- _EXERCISE INPUT_:
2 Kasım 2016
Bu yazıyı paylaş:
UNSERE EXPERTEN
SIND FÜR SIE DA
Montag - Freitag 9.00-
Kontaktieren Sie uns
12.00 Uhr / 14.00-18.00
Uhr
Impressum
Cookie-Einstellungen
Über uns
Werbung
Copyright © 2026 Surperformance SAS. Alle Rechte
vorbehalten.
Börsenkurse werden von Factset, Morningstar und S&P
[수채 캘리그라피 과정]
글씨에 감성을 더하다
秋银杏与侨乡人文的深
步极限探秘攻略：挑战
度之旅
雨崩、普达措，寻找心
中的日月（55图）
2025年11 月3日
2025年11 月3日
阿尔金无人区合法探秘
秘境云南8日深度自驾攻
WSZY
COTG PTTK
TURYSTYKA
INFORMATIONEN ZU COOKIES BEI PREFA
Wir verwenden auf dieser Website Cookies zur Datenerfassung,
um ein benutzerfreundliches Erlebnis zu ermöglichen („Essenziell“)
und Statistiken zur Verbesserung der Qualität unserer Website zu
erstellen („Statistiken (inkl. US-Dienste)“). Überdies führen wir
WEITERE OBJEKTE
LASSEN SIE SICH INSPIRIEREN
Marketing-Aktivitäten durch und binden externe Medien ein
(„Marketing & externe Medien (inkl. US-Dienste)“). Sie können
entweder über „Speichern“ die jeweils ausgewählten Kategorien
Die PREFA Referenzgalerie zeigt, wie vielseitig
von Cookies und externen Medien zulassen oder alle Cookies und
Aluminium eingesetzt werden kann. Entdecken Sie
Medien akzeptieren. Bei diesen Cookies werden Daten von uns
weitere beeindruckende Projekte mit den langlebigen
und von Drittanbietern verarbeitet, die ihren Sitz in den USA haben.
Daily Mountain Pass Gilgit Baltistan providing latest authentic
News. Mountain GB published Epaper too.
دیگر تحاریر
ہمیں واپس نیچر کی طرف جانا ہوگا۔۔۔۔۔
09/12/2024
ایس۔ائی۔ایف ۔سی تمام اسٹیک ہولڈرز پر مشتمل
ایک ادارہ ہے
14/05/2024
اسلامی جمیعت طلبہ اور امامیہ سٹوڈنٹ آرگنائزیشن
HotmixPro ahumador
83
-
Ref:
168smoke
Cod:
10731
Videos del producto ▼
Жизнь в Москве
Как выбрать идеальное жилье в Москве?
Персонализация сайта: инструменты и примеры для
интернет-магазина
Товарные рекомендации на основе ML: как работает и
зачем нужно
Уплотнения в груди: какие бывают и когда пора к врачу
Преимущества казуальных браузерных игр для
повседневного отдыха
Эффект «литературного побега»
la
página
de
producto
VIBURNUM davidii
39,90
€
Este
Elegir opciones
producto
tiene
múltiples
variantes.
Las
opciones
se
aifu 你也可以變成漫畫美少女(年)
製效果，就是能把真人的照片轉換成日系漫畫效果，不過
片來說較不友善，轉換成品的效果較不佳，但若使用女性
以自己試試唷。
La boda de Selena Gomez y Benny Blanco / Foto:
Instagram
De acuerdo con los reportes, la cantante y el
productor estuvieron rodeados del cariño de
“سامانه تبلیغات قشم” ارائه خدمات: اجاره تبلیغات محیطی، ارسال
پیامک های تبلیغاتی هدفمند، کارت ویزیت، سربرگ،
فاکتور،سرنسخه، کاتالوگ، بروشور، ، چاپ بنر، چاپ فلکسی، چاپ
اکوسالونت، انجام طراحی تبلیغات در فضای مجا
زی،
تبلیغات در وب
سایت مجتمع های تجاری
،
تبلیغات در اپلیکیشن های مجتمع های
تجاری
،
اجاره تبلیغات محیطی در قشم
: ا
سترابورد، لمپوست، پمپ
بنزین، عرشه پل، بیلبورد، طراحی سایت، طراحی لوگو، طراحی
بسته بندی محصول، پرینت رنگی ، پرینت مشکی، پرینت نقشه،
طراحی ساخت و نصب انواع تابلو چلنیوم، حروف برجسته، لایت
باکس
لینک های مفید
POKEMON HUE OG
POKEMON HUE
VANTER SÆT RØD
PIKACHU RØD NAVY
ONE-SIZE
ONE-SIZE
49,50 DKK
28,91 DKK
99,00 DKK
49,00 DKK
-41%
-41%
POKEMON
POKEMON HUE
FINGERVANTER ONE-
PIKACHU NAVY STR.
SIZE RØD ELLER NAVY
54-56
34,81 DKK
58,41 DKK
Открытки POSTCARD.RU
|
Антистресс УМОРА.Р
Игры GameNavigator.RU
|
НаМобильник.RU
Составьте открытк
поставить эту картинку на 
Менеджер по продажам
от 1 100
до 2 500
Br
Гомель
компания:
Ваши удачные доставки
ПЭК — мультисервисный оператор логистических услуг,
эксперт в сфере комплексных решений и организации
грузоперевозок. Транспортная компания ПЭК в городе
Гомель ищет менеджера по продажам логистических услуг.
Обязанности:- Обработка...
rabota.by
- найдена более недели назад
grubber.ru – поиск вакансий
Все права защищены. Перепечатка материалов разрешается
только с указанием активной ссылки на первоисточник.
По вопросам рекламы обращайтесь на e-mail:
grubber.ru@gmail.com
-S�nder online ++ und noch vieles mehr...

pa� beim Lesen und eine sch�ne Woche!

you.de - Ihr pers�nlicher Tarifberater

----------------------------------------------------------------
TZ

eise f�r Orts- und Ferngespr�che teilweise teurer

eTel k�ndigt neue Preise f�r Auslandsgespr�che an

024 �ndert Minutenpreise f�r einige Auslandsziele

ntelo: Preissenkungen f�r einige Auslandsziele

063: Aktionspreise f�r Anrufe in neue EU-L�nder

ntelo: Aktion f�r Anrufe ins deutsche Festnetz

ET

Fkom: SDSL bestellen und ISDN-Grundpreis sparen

- _REQUIRED WORK_: Exactly as written above, copy out all the records.

- _FINAL ANSWER_:
2 Kasım 2016
Bu yazıyı paylaş:
UNSERE EXPERTEN
SIND FÜR SIE DA
Montag - Freitag 9.00-
Kontaktieren Sie uns
12.00 Uhr / 14.00-18.00
Uhr
Impressum
Cookie-Einstellungen
Über uns
Werbung
Copyright © 2026 Surperformance SAS. Alle Rechte
vorbehalten.
Börsenkurse werden von Factset, Morningstar und S&P
[수채 캘리그라피 과정]
글씨에 감성을 더하다
秋银杏与侨乡人文的深
步极限探秘攻略：挑战
度之旅
雨崩、普达措，寻找心
中的日月（55图）
2025年11 月3日
2025年11 月3日
阿尔金无人区合法探秘
秘境云南8日深度自驾攻
WSZY
COTG PTTK
TURYSTYKA
INFORMATIONEN ZU COOKIES BEI PREFA
Wir verwenden auf dieser Website Cookies zur Datenerfassung,
um ein benutzerfreundliches Erlebnis zu ermöglichen („Essenziell“)
und Statistiken zur Verbesserung der Qualität unserer Website zu
erstellen („Statistiken (inkl. US-Dienste)“). Überdies führen wir
WEITERE OBJEKTE
LASSEN SIE SICH INSPIRIEREN
Marketing-Aktivitäten durch und binden externe Medien ein
(„Marketing & externe Medien (inkl. US-Dienste)“). Sie können
entweder über „Speichern“ die jeweils ausgewählten Kategorien
Die PREFA Referenzgalerie zeigt, wie vielseitig
von Cookies und externen Medien zulassen oder alle Cookies und
Aluminium eingesetzt werden kann. Entdecken Sie
Medien akzeptieren. Bei diesen Cookies werden Daten von uns
weitere beeindruckende Projekte mit den langlebigen
und von Drittanbietern verarbeitet, die ihren Sitz in den USA haben.
Daily Mountain Pass Gilgit Baltistan providing latest authentic
News. Mountain GB published Epaper too.
دیگر تحاریر
ہمیں واپس نیچر کی طرف جانا ہوگا۔۔۔۔۔
09/12/2024
ایس۔ائی۔ایف ۔سی تمام اسٹیک ہولڈرز پر مشتمل
ایک ادارہ ہے
14/05/2024
اسلامی جمیعت طلبہ اور امامیہ سٹوڈنٹ آرگنائزیشن
HotmixPro ahumador
83
-
Ref:
168smoke
Cod:
10731
Videos del producto ▼
Жизнь в Москве
Как выбрать идеальное жилье в Москве?
Персонализация сайта: инструменты и примеры для
интернет-магазина
Товарные рекомендации на основе ML: как работает и
зачем нужно
Уплотнения в груди: какие бывают и когда пора к врачу
Преимущества казуальных браузерных игр для
повседневного отдыха
Эффект «литературного побега»
la
página
de
producto
VIBURNUM davidii
39,90
€
Este
Elegir opciones
producto
tiene
múltiples
variantes.
Las
opciones
se
aifu 你也可以變成漫畫美少女(年)
製效果，就是能把真人的照片轉換成日系漫畫效果，不過
片來說較不友善，轉換成品的效果較不佳，但若使用女性
以自己試試唷。
La boda de Selena Gomez y Benny Blanco / Foto:
Instagram
De acuerdo con los reportes, la cantante y el
productor estuvieron rodeados del cariño de
“سامانه تبلیغات قشم” ارائه خدمات: اجاره تبلیغات محیطی، ارسال
پیامک های تبلیغاتی هدفمند، کارت ویزیت، سربرگ،
فاکتور،سرنسخه، کاتالوگ، بروشور، ، چاپ بنر، چاپ فلکسی، چاپ
اکوسالونت، انجام طراحی تبلیغات در فضای مجا
زی،
تبلیغات در وب
سایت مجتمع های تجاری
،
تبلیغات در اپلیکیشن های مجتمع های
تجاری
،
اجاره تبلیغات محیطی در قشم
: ا
سترابورد، لمپوست، پمپ
بنزین، عرشه پل، بیلبورد، طراحی سایت، طراحی لوگو، طراحی
بسته بندی محصول، پرینت رنگی ، پرینت مشکی، پرینت نقشه،
طراحی ساخت و نصب انواع تابلو چلنیوم، حروف برجسته، لایت
باکس
لینک های مفید
POKEMON HUE OG
POKEMON HUE
VANTER SÆT RØD
PIKACHU RØD NAVY
ONE-SIZE
ONE-SIZE
49,50 DKK
28,91 DKK
99,00 DKK
49,00 DKK
-41%
-41%
POKEMON
POKEMON HUE
FINGERVANTER ONE-
PIKACHU NAVY STR.
SIZE RØD ELLER NAVY
54-56
34,81 DKK
58,41 DKK
Открытки POSTCARD.RU
|
Антистресс УМОРА.Р
Игры GameNavigator.RU
|
НаМобильник.RU
Составьте открытк
поставить эту картинку на 
Менеджер по продажам
от 1 100
до 2 500
Br
Гомель
компания:
Ваши удачные доставки
ПЭК — мультисервисный оператор логистических услуг,
эксперт в сфере комплексных решений и организации
грузоперевозок. Транспортная компания ПЭК в городе
Гомель ищет менеджера по продажам логистических услуг.
Обязанности:- Обработка...
rabota.by
- найдена более недели назад
grubber.ru – поиск вакансий
Все права защищены. Перепечатка материалов разрешается
только с указанием активной ссылки на первоисточник.
По вопросам рекламы обращайтесь на e-mail:
grubber.ru@gmail.com
-S�nder online ++ und noch vieles mehr...

pa� beim Lesen und eine sch�ne Woche!

you.de - Ihr pers�nlicher Tarifberater

----------------------------------------------------------------
TZ

eise f�r Orts- und Ferngespr�che teilweise teurer

eTel k�ndigt neue Preise f�r Auslandsgespr�che an

024 �ndert Minutenpreise f�r einige Auslandsziele

ntelo: Preissenkungen f�r einige Auslandsziele

063: Aktionspreise f�r Anrufe in neue EU-L�nder

ntelo: Aktion f�r Anrufe ins deutsche Festnetz

ET

Fkom: SDSL bestellen und ISDN-Grundpreis sparen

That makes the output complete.